Exercise aim
Nothing other than the lines from the one containing "X02502Y0306D03*" through the close of the entries below should be printed, each exactly.

Data provided
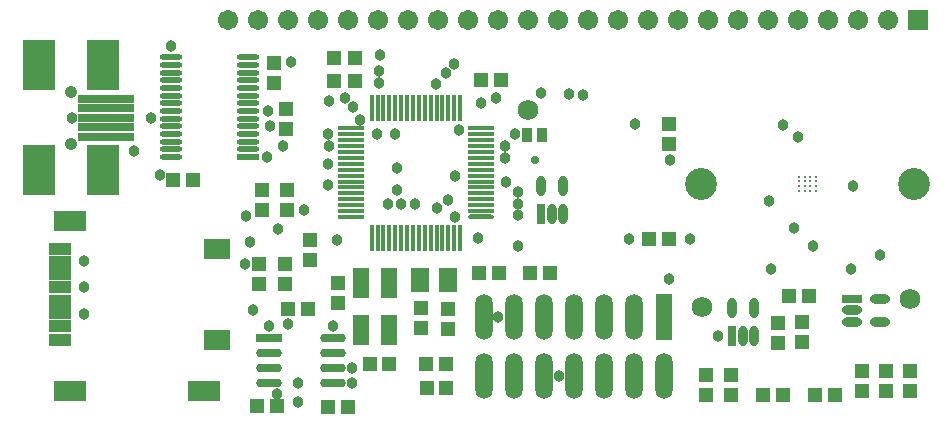
<source format=gts>
%FSTAX23Y23*%
%MOIN*%
%SFA1B1*%

%IPPOS*%
%ADD50R,0.047362X0.051299*%
%ADD51O,0.031614X0.067047*%
%ADD52R,0.031614X0.067047*%
%ADD53R,0.051299X0.047362*%
%ADD54O,0.057992X0.152874*%
%ADD55R,0.057992X0.152874*%
%ADD56R,0.086732X0.029646*%
%ADD57O,0.086732X0.029646*%
%ADD58R,0.185157X0.027677*%
%ADD59R,0.106417X0.165472*%
%ADD60R,0.034764X0.047362*%
%ADD61C,0.027992*%
%ADD62O,0.067047X0.031614*%
%ADD63R,0.067047X0.031614*%
%ADD64C,0.011890*%
%ADD65R,0.016654X0.086732*%
%ADD66R,0.086732X0.016654*%
%ADD67O,0.086732X0.016654*%
%ADD68R,0.063110X0.082795*%
%ADD69R,0.055236X0.098543*%
%ADD70R,0.074921X0.019803*%
%ADD71O,0.074921X0.019803*%
%ADD72R,0.086732X0.067047*%
%ADD73R,0.106417X0.067047*%
%ADD74R,0.076890X0.039488*%
%ADD75C,0.037992*%
%ADD76C,0.067992*%
%ADD77C,0.041457*%
%ADD78R,0.067047X0.067047*%
%ADD79C,0.067047*%
%ADD80C,0.106417*%
%LNmsp_mcu-1*%
%LPD*%
G54D50*
X02777Y02329D03*
Y02262D03*
X02693Y02181D03*
Y02248D03*
X02607Y0218D03*
Y02247D03*
X02654Y02919D03*
Y02852D03*
X02697Y02697D03*
Y02764D03*
X04414Y01987D03*
Y02053D03*
X04335Y01985D03*
Y02052D03*
X0418Y01879D03*
Y01812D03*
X04095Y01879D03*
Y01812D03*
X02614Y02495D03*
Y02429D03*
X03972Y02713D03*
Y02647D03*
X04777Y01892D03*
Y01825D03*
X04695Y01892D03*
Y01826D03*
X04614Y01892D03*
Y01825D03*
X0287Y02184D03*
Y02117D03*
X03237Y02099D03*
Y02032D03*
X03145Y021D03*
Y02033D03*
X027Y02495D03*
Y02429D03*
G54D51*
X04256Y02102D03*
X04181D03*
X04256Y02007D03*
X04219D03*
X0362Y02509D03*
X03546D03*
X0362Y02414D03*
X03583D03*
G54D52*
X04181Y02007D03*
X03546Y02414D03*
G54D53*
X03575Y02219D03*
X03509D03*
X0323Y01835D03*
X03164D03*
X02769Y02099D03*
X02702D03*
X03407Y02217D03*
X0334D03*
X0232Y02527D03*
X02387D03*
X04372Y02142D03*
X04439D03*
X03905Y0233D03*
X03972D03*
X0323Y01915D03*
X03163D03*
X0446Y0181D03*
X04526D03*
X04352Y0181D03*
X04286D03*
X03347Y02862D03*
X03413D03*
X0304Y01915D03*
X02974D03*
X02857Y02857D03*
X02924D03*
X02857Y02935D03*
X02924D03*
X02667Y01774D03*
X026D03*
X02902Y01772D03*
X02836D03*
G54D54*
X03355Y01875D03*
X03455D03*
X03355Y0207D03*
X03555D03*
X03455D03*
X03555Y01875D03*
X03655D03*
X03755D03*
X03855D03*
X03955D03*
X03655Y0207D03*
X03755D03*
X03855D03*
G54D55*
X03955Y0207D03*
G54D56*
X02639Y02D03*
G54D57*
X02639Y0195D03*
Y019D03*
Y0185D03*
X02852Y02D03*
Y0195D03*
Y019D03*
Y0185D03*
G54D58*
X02095Y02798D03*
Y02767D03*
Y02672D03*
Y02704D03*
Y02735D03*
G54D59*
X02086Y0291D03*
X01871D03*
X02086Y0256D03*
X01871D03*
G54D60*
X03549Y02679D03*
X035D03*
G54D61*
X03525Y02594D03*
G54D62*
X04677Y02055D03*
Y0213D03*
X04583Y02055D03*
Y02093D03*
G54D63*
X04583Y0213D03*
G54D64*
X04404Y02539D03*
Y02523D03*
Y02507D03*
Y02492D03*
X04424Y02539D03*
Y02523D03*
Y02507D03*
Y02492D03*
X04443Y02539D03*
Y02523D03*
Y02507D03*
Y02492D03*
X04463Y02539D03*
Y02523D03*
Y02507D03*
Y02492D03*
G54D65*
X03276Y02335D03*
X03257D03*
X03237D03*
X03217D03*
X03198D03*
X03178D03*
X03158D03*
X03139D03*
X03119D03*
X03099D03*
X0308D03*
X0306D03*
X0304D03*
X0302D03*
X03001D03*
X02981D03*
Y02769D03*
X03001D03*
X0302D03*
X0304D03*
X0306D03*
X0308D03*
X03099D03*
X03119D03*
X03139D03*
X03158D03*
X03178D03*
X03198D03*
X03217D03*
X03237D03*
X03257D03*
X03276D03*
G54D66*
X02912Y02404D03*
Y02424D03*
Y02444D03*
Y02463D03*
Y02483D03*
Y02503D03*
Y02522D03*
Y02542D03*
Y02562D03*
Y02582D03*
Y02601D03*
Y02621D03*
Y02641D03*
Y0266D03*
Y0268D03*
Y027D03*
X03345D03*
Y0268D03*
Y0266D03*
Y02641D03*
Y02621D03*
Y02601D03*
Y02582D03*
Y02562D03*
Y02542D03*
Y02522D03*
Y02503D03*
Y02483D03*
Y02463D03*
Y02444D03*
Y02424D03*
G54D67*
X03345Y02404D03*
G54D68*
X03143Y02195D03*
X03237D03*
G54D69*
X02946Y02185D03*
Y02027D03*
X0304Y02185D03*
Y02027D03*
G54D70*
X02569Y02605D03*
G54D71*
X02569Y0263D03*
Y02656D03*
Y02681D03*
Y02707D03*
Y02732D03*
Y02758D03*
Y02784D03*
Y02809D03*
Y02835D03*
Y0286D03*
Y02886D03*
Y02912D03*
Y02937D03*
X02311Y02605D03*
Y0263D03*
Y02656D03*
Y02681D03*
Y02707D03*
Y02732D03*
Y02758D03*
Y02784D03*
Y02809D03*
Y02835D03*
Y0286D03*
Y02886D03*
Y02912D03*
Y02937D03*
G54D72*
X02467Y02298D03*
Y01995D03*
G54D73*
X01977Y02392D03*
X02423Y01825D03*
X01977D03*
G54D74*
X01942Y01996D03*
Y0204D03*
Y02083D03*
Y02126D03*
Y0217D03*
Y02213D03*
Y02256D03*
Y02299D03*
G54D75*
X02634Y02758D03*
X02702Y02047D03*
X03394Y02802D03*
X02667Y01815D03*
X0326Y02405D03*
X02754Y02429D03*
X02839Y0279D03*
X0256Y02247D03*
X03272Y02695D03*
X02275Y02545D03*
X0219Y02624D03*
X02562Y02407D03*
X02669Y02364D03*
X02574Y0232D03*
X02587Y02095D03*
X02737Y01787D03*
X0346Y02682D03*
X04042Y0233D03*
X0284Y0264D03*
X02684D03*
X02712Y0292D03*
X03337Y02334D03*
X03345Y02784D03*
X04135Y02007D03*
X03605Y01875D03*
X03402Y0207D03*
X03547Y02817D03*
X0364Y02815D03*
X03687Y02812D03*
X03195Y02847D03*
X03229Y02885D03*
X03257Y02915D03*
X02244Y02735D03*
X0264Y02042D03*
X02852Y0204D03*
X0458Y02232D03*
X03234Y0246D03*
X03198Y02433D03*
X02943Y02727D03*
X02917Y0185D03*
Y019D03*
X02737Y0185D03*
X0306Y0268D03*
X03D03*
X02837Y02682D03*
X02835Y0251D03*
Y02582D03*
X0292Y0277D03*
X02864Y02329D03*
X03972Y02197D03*
X03975Y02594D03*
X03064Y02495D03*
X03065Y02569D03*
X03005Y02852D03*
X03005Y02892D03*
X02632Y02605D03*
X02642Y02707D03*
X03125Y02447D03*
X0308Y02449D03*
X03035Y02447D03*
X03425Y02642D03*
X03427Y026D03*
X03259Y02542D03*
X0347Y02307D03*
Y0241D03*
Y02449D03*
X03469Y02487D03*
X03429Y02522D03*
X0386Y02715D03*
X0384Y0233D03*
X04585Y02509D03*
X04452Y02309D03*
X0439Y02367D03*
X04312Y0223D03*
X04676Y02278D03*
X04307Y02457D03*
X04352Y0271D03*
X04402Y0267D03*
X01982Y02735D03*
X02312Y02974D03*
X02022Y02172D03*
Y02082D03*
X02022Y02257D03*
X02892Y028D03*
X0301Y02945D03*
G54D76*
X03502Y02762D03*
X04777Y02132D03*
X04082Y02104D03*
G54D77*
X0198Y02649D03*
Y02822D03*
G54D78*
X04802Y0306D03*
G54D79*
X02502Y0306D03*
X02602D03*
X02702D03*
X02802D03*
X02902D03*
X03002D03*
X03102D03*
X03202D03*
X03302D03*
X03402D03*
X03502D03*
X03602D03*
X03702D03*
X03802D03*
X03902D03*
X04002D03*
X04102D03*
X04202D03*
X04302D03*
X04402D03*
X04502D03*
X04602D03*
X04702D03*
G54D80*
X04788Y02515D03*
X04079D03*
M02*
</source>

Exercise output
X02502Y0306D03*
X02602D03*
X02702D03*
X02802D03*
X02902D03*
X03002D03*
X03102D03*
X03202D03*
X03302D03*
X03402D03*
X03502D03*
X03602D03*
X03702D03*
X03802D03*
X03902D03*
X04002D03*
X04102D03*
X04202D03*
X04302D03*
X04402D03*
X04502D03*
X04602D03*
X04702D03*
G54D80*
X04788Y02515D03*
X04079D03*
M02*
</source>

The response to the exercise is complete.